[DATA IN THIS EXERCISE Boundary: Start]

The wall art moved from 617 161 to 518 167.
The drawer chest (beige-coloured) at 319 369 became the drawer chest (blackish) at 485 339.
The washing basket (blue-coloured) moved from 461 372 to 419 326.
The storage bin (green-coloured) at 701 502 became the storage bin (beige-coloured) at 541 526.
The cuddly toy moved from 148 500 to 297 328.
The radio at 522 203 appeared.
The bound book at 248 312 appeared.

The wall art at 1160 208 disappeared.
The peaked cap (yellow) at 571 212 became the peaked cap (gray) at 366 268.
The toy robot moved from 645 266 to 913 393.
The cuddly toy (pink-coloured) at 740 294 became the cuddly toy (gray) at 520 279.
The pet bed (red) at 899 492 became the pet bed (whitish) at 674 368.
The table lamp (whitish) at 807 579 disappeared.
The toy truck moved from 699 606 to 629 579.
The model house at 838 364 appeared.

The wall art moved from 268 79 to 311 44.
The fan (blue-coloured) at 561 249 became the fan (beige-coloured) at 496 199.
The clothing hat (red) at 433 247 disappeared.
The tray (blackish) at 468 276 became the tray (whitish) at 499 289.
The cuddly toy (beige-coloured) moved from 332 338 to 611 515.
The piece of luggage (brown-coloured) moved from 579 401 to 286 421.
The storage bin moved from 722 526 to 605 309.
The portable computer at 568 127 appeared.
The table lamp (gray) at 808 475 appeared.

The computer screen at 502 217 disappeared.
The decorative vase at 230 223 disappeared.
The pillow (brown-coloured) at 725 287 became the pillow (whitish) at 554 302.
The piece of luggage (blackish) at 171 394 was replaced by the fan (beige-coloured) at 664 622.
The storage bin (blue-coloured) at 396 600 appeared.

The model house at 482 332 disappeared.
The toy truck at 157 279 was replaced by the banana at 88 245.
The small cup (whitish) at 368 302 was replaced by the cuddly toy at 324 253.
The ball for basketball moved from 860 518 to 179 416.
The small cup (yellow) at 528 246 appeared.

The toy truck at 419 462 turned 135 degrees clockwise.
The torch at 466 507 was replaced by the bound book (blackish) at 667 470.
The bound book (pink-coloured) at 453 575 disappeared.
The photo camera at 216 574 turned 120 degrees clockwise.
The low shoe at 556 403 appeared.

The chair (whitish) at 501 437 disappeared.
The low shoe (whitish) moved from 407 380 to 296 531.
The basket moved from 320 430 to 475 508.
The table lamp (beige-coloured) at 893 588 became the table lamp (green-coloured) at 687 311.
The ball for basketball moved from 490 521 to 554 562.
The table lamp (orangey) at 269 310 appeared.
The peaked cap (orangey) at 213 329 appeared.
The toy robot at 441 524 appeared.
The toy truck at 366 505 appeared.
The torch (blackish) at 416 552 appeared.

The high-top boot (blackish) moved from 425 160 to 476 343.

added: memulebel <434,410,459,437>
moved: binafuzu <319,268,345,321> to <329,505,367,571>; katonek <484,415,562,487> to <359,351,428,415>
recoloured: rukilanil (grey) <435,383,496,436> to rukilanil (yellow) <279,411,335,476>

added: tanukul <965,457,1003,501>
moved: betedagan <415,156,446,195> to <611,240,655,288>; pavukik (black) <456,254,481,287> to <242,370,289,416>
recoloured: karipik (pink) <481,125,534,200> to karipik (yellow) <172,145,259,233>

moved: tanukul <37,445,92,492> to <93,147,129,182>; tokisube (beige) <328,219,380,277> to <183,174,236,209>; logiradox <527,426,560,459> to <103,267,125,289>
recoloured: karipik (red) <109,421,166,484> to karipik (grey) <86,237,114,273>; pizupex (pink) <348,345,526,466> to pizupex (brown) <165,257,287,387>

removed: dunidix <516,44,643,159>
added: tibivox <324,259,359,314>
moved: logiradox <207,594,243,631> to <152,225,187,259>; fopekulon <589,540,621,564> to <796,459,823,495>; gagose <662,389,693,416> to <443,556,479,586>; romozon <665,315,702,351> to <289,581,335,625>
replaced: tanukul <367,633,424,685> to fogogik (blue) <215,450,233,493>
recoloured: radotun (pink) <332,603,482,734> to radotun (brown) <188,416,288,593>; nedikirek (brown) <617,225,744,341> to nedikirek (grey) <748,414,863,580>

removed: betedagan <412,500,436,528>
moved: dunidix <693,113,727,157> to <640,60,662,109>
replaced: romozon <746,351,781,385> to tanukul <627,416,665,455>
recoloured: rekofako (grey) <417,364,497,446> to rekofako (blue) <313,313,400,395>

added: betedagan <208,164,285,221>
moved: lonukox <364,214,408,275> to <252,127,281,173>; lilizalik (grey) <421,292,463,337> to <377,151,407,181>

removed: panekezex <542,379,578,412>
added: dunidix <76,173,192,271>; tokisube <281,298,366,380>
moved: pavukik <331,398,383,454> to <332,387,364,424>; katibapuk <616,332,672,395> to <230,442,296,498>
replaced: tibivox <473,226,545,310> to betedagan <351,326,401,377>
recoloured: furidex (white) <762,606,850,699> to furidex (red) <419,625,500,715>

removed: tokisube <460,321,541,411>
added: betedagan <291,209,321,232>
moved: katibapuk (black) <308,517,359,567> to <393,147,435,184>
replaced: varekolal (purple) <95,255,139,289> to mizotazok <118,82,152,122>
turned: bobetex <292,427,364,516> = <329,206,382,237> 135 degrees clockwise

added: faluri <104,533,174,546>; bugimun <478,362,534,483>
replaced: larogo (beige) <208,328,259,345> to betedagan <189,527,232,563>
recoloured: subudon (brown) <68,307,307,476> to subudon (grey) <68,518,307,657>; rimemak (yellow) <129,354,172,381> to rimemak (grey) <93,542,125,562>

[DATA IN THIS EXERCISE Boundary: End]

**TASK TO COMPLETE**
Send back exactly the lines of the listing above starting at the one with "added: memulebel <434,410,459,437>" and ending at the one with "moved: binafuzu <319,268,345,321>", inclusive, and no others.

**RESULT FOR THIS TASK**
added: memulebel <434,410,459,437>
moved: binafuzu <319,268,345,321> to <329,505,367,571>; katonek <484,415,562,487> to <359,351,428,415>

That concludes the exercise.